Orthogonal projection and subspaces

Question

Consider the vector space $\mathbb{R}^m$ with usual inner product. Let $S_1$ and $S_2$ subspaces of $\mathbb{R}^m$ , $P_1\in\mathbb{M}_m(\mathbb{R})$ a orthogonal projection matrix on subspace $S_1$ and $P_2\in\mathbb{M}_m(\mathbb{R})$ a orthogonal projection on $S_2$. If $P_1P_2=P_2P_1=0$ Show that

i)$P_1+P_2$ is a orthogonal projection matrix

ii)$S_1$ and $S_2$ are orthogonal subspaces

iii)Show that $P_1+P_2$ is a orthogonal projection matrix on $W=S_1\oplus S_2$

What I think

i)$(P_1+P_2)^2=P_1^2+P_1P_2+P_2P_1+P_2^2=P_1^2+P_2^2=P_1+P_2$

ii)Here are starting problems, I think that is just show $\forall x\in S_1$ and $\forall y\in S_2$ $<x,y>=0$. But I do not know how to prove it formally

iii)I don't know how to proof

Answer 1

To show $M$ is an orthogonal projection matrix, it suffices that you demonstrate symmetry (for "orthogonal") and idempotency (for "projection"). For (i), you have done idempotency so you still need to do symmetry but that is straightforward (by assumption, both $P_1$ and $P_2$ are symmetric).

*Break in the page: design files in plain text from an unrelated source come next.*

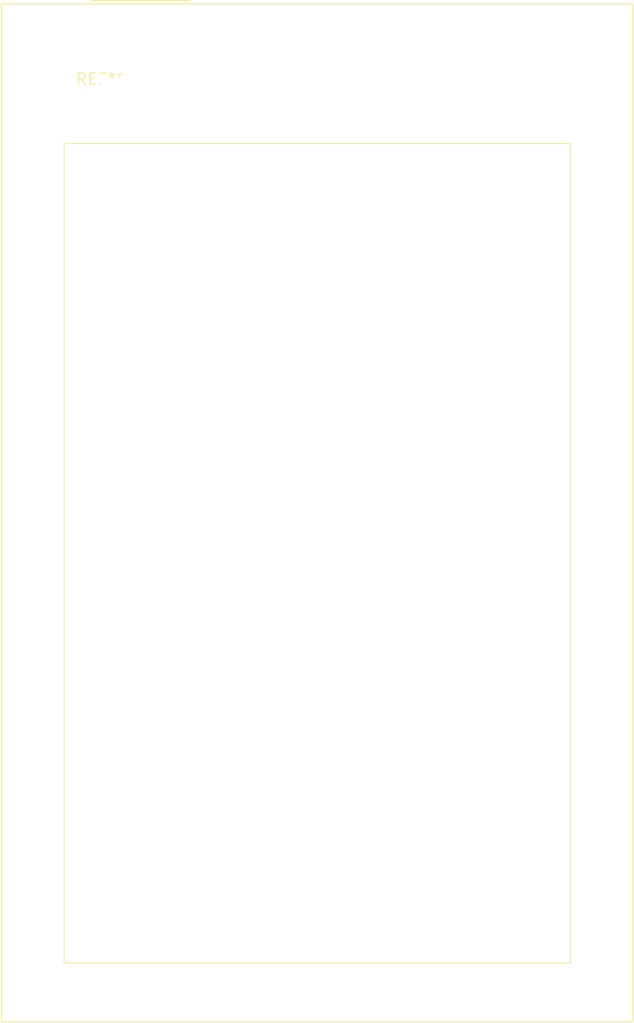
<source format=kicad_pcb>
(kicad_pcb (version 20240108) (generator pcbnew)

  (general
    (thickness 1.6)
  )

  (paper "A4")
  (layers
    (0 "F.Cu" signal)
    (31 "B.Cu" signal)
    (32 "B.Adhes" user "B.Adhesive")
    (33 "F.Adhes" user "F.Adhesive")
    (34 "B.Paste" user)
    (35 "F.Paste" user)
    (36 "B.SilkS" user "B.Silkscreen")
    (37 "F.SilkS" user "F.Silkscreen")
    (38 "B.Mask" user)
    (39 "F.Mask" user)
    (40 "Dwgs.User" user "User.Drawings")
    (41 "Cmts.User" user "User.Comments")
    (42 "Eco1.User" user "User.Eco1")
    (43 "Eco2.User" user "User.Eco2")
    (44 "Edge.Cuts" user)
    (45 "Margin" user)
    (46 "B.CrtYd" user "B.Courtyard")
    (47 "F.CrtYd" user "F.Courtyard")
    (48 "B.Fab" user)
    (49 "F.Fab" user)
    (50 "User.1" user)
    (51 "User.2" user)
    (52 "User.3" user)
    (53 "User.4" user)
    (54 "User.5" user)
    (55 "User.6" user)
    (56 "User.7" user)
    (57 "User.8" user)
    (58 "User.9" user)
  )

  (setup
    (pad_to_mask_clearance 0)
    (pcbplotparams
      (layerselection 0x00010fc_ffffffff)
      (plot_on_all_layers_selection 0x0000000_00000000)
      (disableapertmacros false)
      (usegerberextensions false)
      (usegerberattributes false)
      (usegerberadvancedattributes false)
      (creategerberjobfile false)
      (dashed_line_dash_ratio 12.000000)
      (dashed_line_gap_ratio 3.000000)
      (svgprecision 4)
      (plotframeref false)
      (viasonmask false)
      (mode 1)
      (useauxorigin false)
      (hpglpennumber 1)
      (hpglpenspeed 20)
      (hpglpendiameter 15.000000)
      (dxfpolygonmode false)
      (dxfimperialunits false)
      (dxfusepcbnewfont false)
      (psnegative false)
      (psa4output false)
      (plotreference false)
      (plotvalue false)
      (plotinvisibletext false)
      (sketchpadsonfab false)
      (subtractmaskfromsilk false)
      (outputformat 1)
      (mirror false)
      (drillshape 1)
      (scaleselection 1)
      (outputdirectory "")
    )
  )

  (net 0 "")

  (footprint "EA_eDIP240-XXX" (layer "F.Cu") (at 0 0))

)

</source>
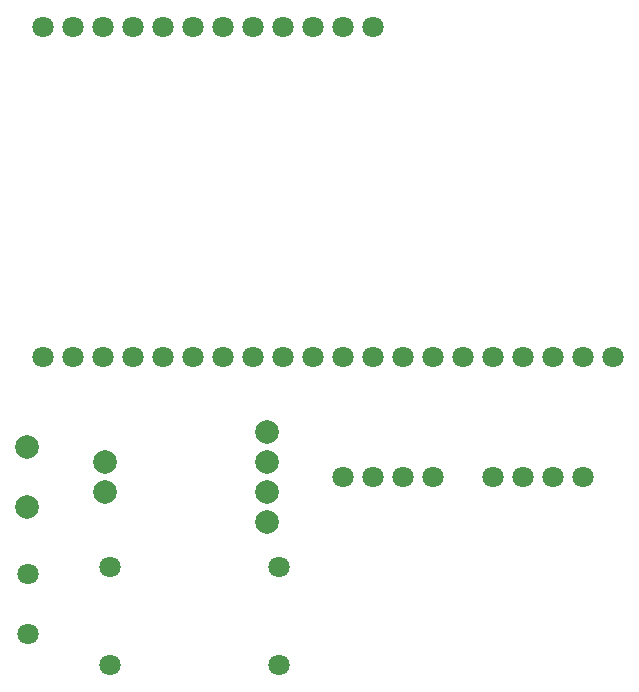
<source format=gbr>
%TF.GenerationSoftware,KiCad,Pcbnew,9.0.0*%
%TF.CreationDate,2025-03-01T08:49:33-08:00*%
%TF.ProjectId,sensor,73656e73-6f72-42e6-9b69-6361645f7063,rev?*%
%TF.SameCoordinates,Original*%
%TF.FileFunction,Copper,L2,Bot*%
%TF.FilePolarity,Positive*%
%FSLAX46Y46*%
G04 Gerber Fmt 4.6, Leading zero omitted, Abs format (unit mm)*
G04 Created by KiCad (PCBNEW 9.0.0) date 2025-03-01 08:49:33*
%MOMM*%
%LPD*%
G01*
G04 APERTURE LIST*
%TA.AperFunction,ComponentPad*%
%ADD10C,1.800000*%
%TD*%
%TA.AperFunction,ComponentPad*%
%ADD11C,2.000000*%
%TD*%
G04 APERTURE END LIST*
D10*
%TO.P,2_Pin_connector1,1,VCC*%
%TO.N,Net-(2_Pin_connector1-VCC)*%
X36830000Y-71700000D03*
%TO.P,2_Pin_connector1,2,GND*%
%TO.N,Net-(2_Pin_connector1-GND)*%
X36830000Y-76780000D03*
%TD*%
%TO.P,SERVER_LED1,1,R*%
%TO.N,Net-(ESP32_UWB1-IO13)*%
X63500000Y-63500000D03*
%TO.P,SERVER_LED1,2,VCC*%
%TO.N,Net-(CAN_TRANSRECEIVER1-3.3V)*%
X66040000Y-63500000D03*
%TO.P,SERVER_LED1,3,G*%
%TO.N,Net-(ESP32_UWB1-IO14)*%
X68580000Y-63500000D03*
%TO.P,SERVER_LED1,4,B*%
%TO.N,Net-(ESP32_UWB1-IO15)*%
X71120000Y-63500000D03*
%TD*%
%TO.P,5V_Regulator1,1,IN-*%
%TO.N,Net-(2_Pin_connector1-VCC)*%
X43740000Y-71120000D03*
%TO.P,5V_Regulator1,2,IN+*%
%TO.N,Net-(2_Pin_connector1-GND)*%
X43740000Y-79400000D03*
%TO.P,5V_Regulator1,3,OUT-*%
%TO.N,Net-(5V_Regulator1-OUT-)*%
X58060000Y-71120000D03*
%TO.P,5V_Regulator1,4,OUT+*%
%TO.N,Net-(5V_Regulator1-OUT+)*%
X58060000Y-79400000D03*
%TD*%
%TO.P,TAG_LED1,1,R*%
%TO.N,Net-(ESP32_UWB1-IO25)*%
X76200000Y-63500000D03*
%TO.P,TAG_LED1,2,VCC*%
%TO.N,Net-(CAN_TRANSRECEIVER1-3.3V)*%
X78740000Y-63500000D03*
%TO.P,TAG_LED1,3,G*%
%TO.N,Net-(ESP32_UWB1-IO26)*%
X81280000Y-63500000D03*
%TO.P,TAG_LED1,4,B*%
%TO.N,Net-(ESP32_UWB1-IO27)*%
X83820000Y-63500000D03*
%TD*%
D11*
%TO.P,CAN_TRANSRECEIVER1,1,3.3V*%
%TO.N,Net-(CAN_TRANSRECEIVER1-3.3V)*%
X57020000Y-67310000D03*
%TO.P,CAN_TRANSRECEIVER1,2,GND*%
%TO.N,Net-(CAN_TRANSRECEIVER1-GND)*%
X57020000Y-64770000D03*
%TO.P,CAN_TRANSRECEIVER1,3,CAN_RX*%
%TO.N,Net-(CAN_TRANSRECEIVER1-CAN_RX)*%
X57020000Y-62230000D03*
%TO.P,CAN_TRANSRECEIVER1,4,CAN_TX*%
%TO.N,Net-(CAN_TRANSRECEIVER1-CAN_TX)*%
X57020000Y-59690000D03*
%TO.P,CAN_TRANSRECEIVER1,5,CANL*%
%TO.N,unconnected-(CAN_TRANSRECEIVER1-CANL-Pad5)*%
X36720000Y-66040000D03*
%TO.P,CAN_TRANSRECEIVER1,6,CANH*%
%TO.N,unconnected-(CAN_TRANSRECEIVER1-CANH-Pad6)*%
X36720000Y-60960000D03*
%TO.P,CAN_TRANSRECEIVER1,7,R120*%
%TO.N,unconnected-(CAN_TRANSRECEIVER1-R120-Pad7)*%
X43320000Y-64770000D03*
%TO.P,CAN_TRANSRECEIVER1,8,R120*%
%TO.N,unconnected-(CAN_TRANSRECEIVER1-R120-Pad8)*%
X43320000Y-62230000D03*
%TD*%
D10*
%TO.P,ESP32_UWB1,1,3V3*%
%TO.N,Net-(CAN_TRANSRECEIVER1-3.3V)*%
X38100000Y-53340000D03*
%TO.P,ESP32_UWB1,2,GND*%
%TO.N,Net-(CAN_TRANSRECEIVER1-GND)*%
X40640000Y-53340000D03*
%TO.P,ESP32_UWB1,3,RST*%
%TO.N,unconnected-(ESP32_UWB1-RST-Pad3)*%
X43180000Y-53340000D03*
%TO.P,ESP32_UWB1,4,GND*%
%TO.N,unconnected-(ESP32_UWB1-GND-Pad4)*%
X45720000Y-53340000D03*
%TO.P,ESP32_UWB1,5,IO2*%
%TO.N,Net-(CAN_TRANSRECEIVER1-CAN_RX)*%
X48260000Y-53340000D03*
%TO.P,ESP32_UWB1,6,IO12*%
%TO.N,Net-(CAN_TRANSRECEIVER1-CAN_TX)*%
X50800000Y-53340000D03*
%TO.P,ESP32_UWB1,7,IO13*%
%TO.N,Net-(ESP32_UWB1-IO13)*%
X53340000Y-53340000D03*
%TO.P,ESP32_UWB1,8,IO14*%
%TO.N,Net-(ESP32_UWB1-IO14)*%
X55880000Y-53340000D03*
%TO.P,ESP32_UWB1,9,IO15*%
%TO.N,Net-(ESP32_UWB1-IO15)*%
X58420000Y-53340000D03*
%TO.P,ESP32_UWB1,10,IO18*%
%TO.N,unconnected-(ESP32_UWB1-IO18-Pad10)*%
X60960000Y-53340000D03*
%TO.P,ESP32_UWB1,11,IO19*%
%TO.N,unconnected-(ESP32_UWB1-IO19-Pad11)*%
X63500000Y-53340000D03*
%TO.P,ESP32_UWB1,12,IO25*%
%TO.N,Net-(ESP32_UWB1-IO25)*%
X66040000Y-53340000D03*
%TO.P,ESP32_UWB1,13,IO26*%
%TO.N,Net-(ESP32_UWB1-IO26)*%
X68580000Y-53340000D03*
%TO.P,ESP32_UWB1,14,IO27*%
%TO.N,Net-(ESP32_UWB1-IO27)*%
X71120000Y-53340000D03*
%TO.P,ESP32_UWB1,15,IO32*%
%TO.N,unconnected-(ESP32_UWB1-IO32-Pad15)*%
X73660000Y-53340000D03*
%TO.P,ESP32_UWB1,16,IO33*%
%TO.N,unconnected-(ESP32_UWB1-IO33-Pad16)*%
X76200000Y-53340000D03*
%TO.P,ESP32_UWB1,17,IO34*%
%TO.N,unconnected-(ESP32_UWB1-IO34-Pad17)*%
X78740000Y-53340000D03*
%TO.P,ESP32_UWB1,18,IO35*%
%TO.N,unconnected-(ESP32_UWB1-IO35-Pad18)*%
X81280000Y-53340000D03*
%TO.P,ESP32_UWB1,19,IO36*%
%TO.N,unconnected-(ESP32_UWB1-IO36-Pad19)*%
X83820000Y-53340000D03*
%TO.P,ESP32_UWB1,20,IO39*%
%TO.N,unconnected-(ESP32_UWB1-IO39-Pad20)*%
X86360000Y-53340000D03*
%TO.P,ESP32_UWB1,21,5V0*%
%TO.N,Net-(5V_Regulator1-OUT+)*%
X38100000Y-25400000D03*
%TO.P,ESP32_UWB1,22,GND*%
%TO.N,Net-(5V_Regulator1-OUT-)*%
X40640000Y-25400000D03*
%TO.P,ESP32_UWB1,23,IO3*%
%TO.N,unconnected-(ESP32_UWB1-IO3-Pad23)*%
X43180000Y-25400000D03*
%TO.P,ESP32_UWB1,24,IO1*%
%TO.N,unconnected-(ESP32_UWB1-IO1-Pad24)*%
X45720000Y-25400000D03*
%TO.P,ESP32_UWB1,25,IO0*%
%TO.N,unconnected-(ESP32_UWB1-IO0-Pad25)*%
X48260000Y-25400000D03*
%TO.P,ESP32_UWB1,26,IO4*%
%TO.N,unconnected-(ESP32_UWB1-IO4-Pad26)*%
X50800000Y-25400000D03*
%TO.P,ESP32_UWB1,27,IO5*%
%TO.N,unconnected-(ESP32_UWB1-IO5-Pad27)*%
X53340000Y-25400000D03*
%TO.P,ESP32_UWB1,28,IO16*%
%TO.N,unconnected-(ESP32_UWB1-IO16-Pad28)*%
X55880000Y-25400000D03*
%TO.P,ESP32_UWB1,29,IO17*%
%TO.N,unconnected-(ESP32_UWB1-IO17-Pad29)*%
X58420000Y-25400000D03*
%TO.P,ESP32_UWB1,30,IO21*%
%TO.N,unconnected-(ESP32_UWB1-IO21-Pad30)*%
X60960000Y-25400000D03*
%TO.P,ESP32_UWB1,31,IO22*%
%TO.N,unconnected-(ESP32_UWB1-IO22-Pad31)*%
X63500000Y-25400000D03*
%TO.P,ESP32_UWB1,32,IO23*%
%TO.N,unconnected-(ESP32_UWB1-IO23-Pad32)*%
X66040000Y-25400000D03*
%TD*%
M02*

</source>
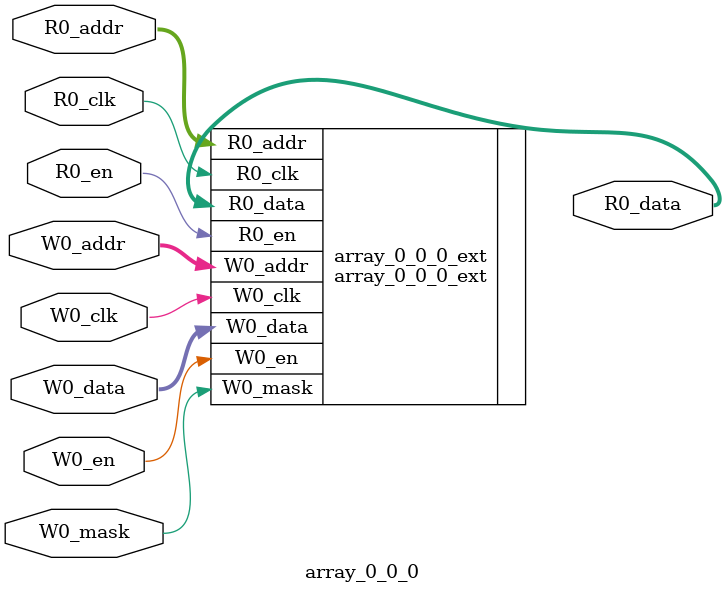
<source format=sv>
`ifndef RANDOMIZE
  `ifdef RANDOMIZE_REG_INIT
    `define RANDOMIZE
  `endif // RANDOMIZE_REG_INIT
`endif // not def RANDOMIZE
`ifndef RANDOMIZE
  `ifdef RANDOMIZE_MEM_INIT
    `define RANDOMIZE
  `endif // RANDOMIZE_MEM_INIT
`endif // not def RANDOMIZE

`ifndef RANDOM
  `define RANDOM $random
`endif // not def RANDOM

// Users can define 'PRINTF_COND' to add an extra gate to prints.
`ifndef PRINTF_COND_
  `ifdef PRINTF_COND
    `define PRINTF_COND_ (`PRINTF_COND)
  `else  // PRINTF_COND
    `define PRINTF_COND_ 1
  `endif // PRINTF_COND
`endif // not def PRINTF_COND_

// Users can define INIT_RANDOM as general code that gets injected into the
// initializer block for modules with registers.
`ifndef INIT_RANDOM
  `define INIT_RANDOM
`endif // not def INIT_RANDOM

// If using random initialization, you can also define RANDOMIZE_DELAY to
// customize the delay used, otherwise 0.002 is used.
`ifndef RANDOMIZE_DELAY
  `define RANDOMIZE_DELAY 0.002
`endif // not def RANDOMIZE_DELAY

// Define INIT_RANDOM_PROLOG_ for use in our modules below.
`ifndef INIT_RANDOM_PROLOG_
  `ifdef RANDOMIZE
    `ifdef VERILATOR
      `define INIT_RANDOM_PROLOG_ `INIT_RANDOM
    `else  // VERILATOR
      `define INIT_RANDOM_PROLOG_ `INIT_RANDOM #`RANDOMIZE_DELAY begin end
    `endif // VERILATOR
  `else  // RANDOMIZE
    `define INIT_RANDOM_PROLOG_
  `endif // RANDOMIZE
`endif // not def INIT_RANDOM_PROLOG_

// Include register initializers in init blocks unless synthesis is set
`ifndef SYNTHESIS
  `ifndef ENABLE_INITIAL_REG_
    `define ENABLE_INITIAL_REG_
  `endif // not def ENABLE_INITIAL_REG_
`endif // not def SYNTHESIS

// Include rmemory initializers in init blocks unless synthesis is set
`ifndef SYNTHESIS
  `ifndef ENABLE_INITIAL_MEM_
    `define ENABLE_INITIAL_MEM_
  `endif // not def ENABLE_INITIAL_MEM_
`endif // not def SYNTHESIS

module array_0_0_0(
  input  [7:0]  R0_addr,
  input         R0_en,
                R0_clk,
  input  [7:0]  W0_addr,
  input         W0_en,
                W0_clk,
  input  [63:0] W0_data,
  input         W0_mask,
  output [63:0] R0_data
);

  array_0_0_0_ext array_0_0_0_ext (
    .R0_addr (R0_addr),
    .R0_en   (R0_en),
    .R0_clk  (R0_clk),
    .W0_addr (W0_addr),
    .W0_en   (W0_en),
    .W0_clk  (W0_clk),
    .W0_data (W0_data),
    .W0_mask (W0_mask),
    .R0_data (R0_data)
  );
endmodule


</source>
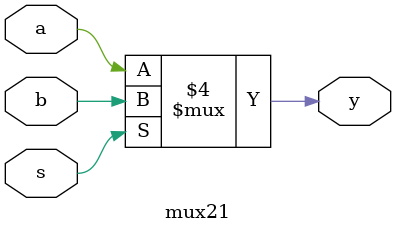
<source format=v>
module mux21 (a, b, s, y);
	input a;
	input b;
	input s;
	output y;
	reg y;
	always @(a or b or s)
	begin
	if (s == 1'b0)
	begin
		y <= a ;
	end
	else
	begin
		y <= b ;
	end
	end
endmodule
</source>
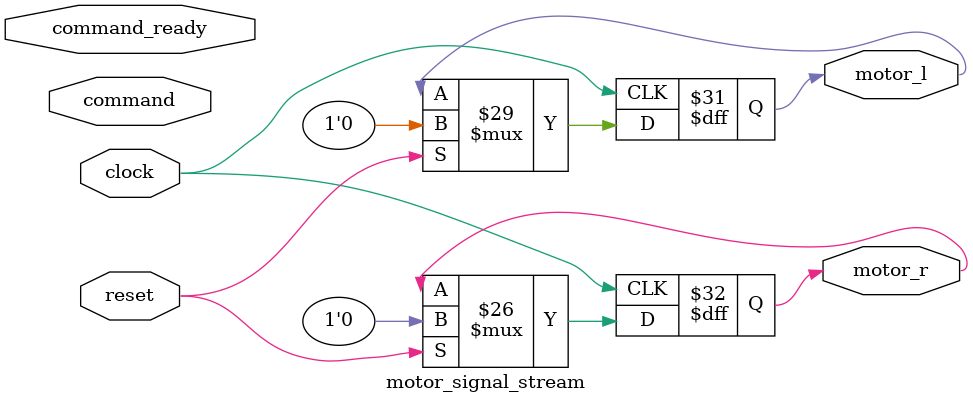
<source format=v>
`timescale 1ns / 1ps
module motor_signal_stream(
	input clock,
	input reset,
	input command_ready,
	input [11:0] command,
	output reg motor_l,
	output reg motor_r
	// output analyzer_clock, // for debug only
	// output [15:0] analyzer_data // for debug only
   );
   
   parameter OFF = 1'b0;
   parameter ON = 1'b1;
   
   // fsm states and parameters
   reg [2:0] state;
   parameter IDLE = 2'b00;
   parameter TURNING = 2'b10;
   parameter MOVING = 3'b11;
   reg angle;
   reg distance;
   
   // synchronize on clock
	always @(posedge clock) begin
		// if we see reset update all to default
		if (reset == ON) begin
			state <= IDLE;
			motor_l <= 0;
			motor_r <= 0;
		end
		// else enter states
		else begin
			case (state)
				// don't move until command is ready
				IDLE: begin
					if (command_ready <= ON) begin
						state <= TURNING;
						angle <= command[11:7];
						distance <= command[6:0];
					end
				end
				
				// then turn first to face the desired direction
				TURNING: begin
					// turn until you have finished the angle then go to MOVING
					// NEED TO IMPLIMENT
				end
				
				// then move until you reach the target
				MOVING: begin
					// move until you have finished the distance then go to IDLE
					// NEED TO IMPLIMENT
				end
				
			endcase
		end
	end
endmodule
</source>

For (ii), suppose $x\in S_1$ and $y\in S_2$, then $$ x'y=(P_1x)'(P_2y)=x'P_1'P_2y=x'P_1P_2y=x'0y=0. $$ For (iii), again suppose $x\in S_1$ and $y\in S_2$. It is enough to show $(P_1+P_2)(x+y)=x+y$. This follows because: \begin{align*} (P_1+P_2)(x+y)&=P_1x+P_1y+P_2x+P_2y\\ &=P_1x+P_1(P_2y)+P_2(P_1x)+P_2y\\ &=x+0+0+y \end{align*} which of course is $x+y$.

Answer 2

Hint: The kernel of $P_2$ is $S_2^\perp$. Let $x\in S_1$ and $y\in S_2$. Then $0=P_2 P_1 x=P_2 x$, so $x\in Ker P_2=S_2^\perp$. In particular, $x$ is orthogonal to $y$.

Using the same logic, $P_1+P_2$ leaves $S_1\oplus S_2$ fixed and sends everything orthogonal to $S_1$ and $S_2$ to zero.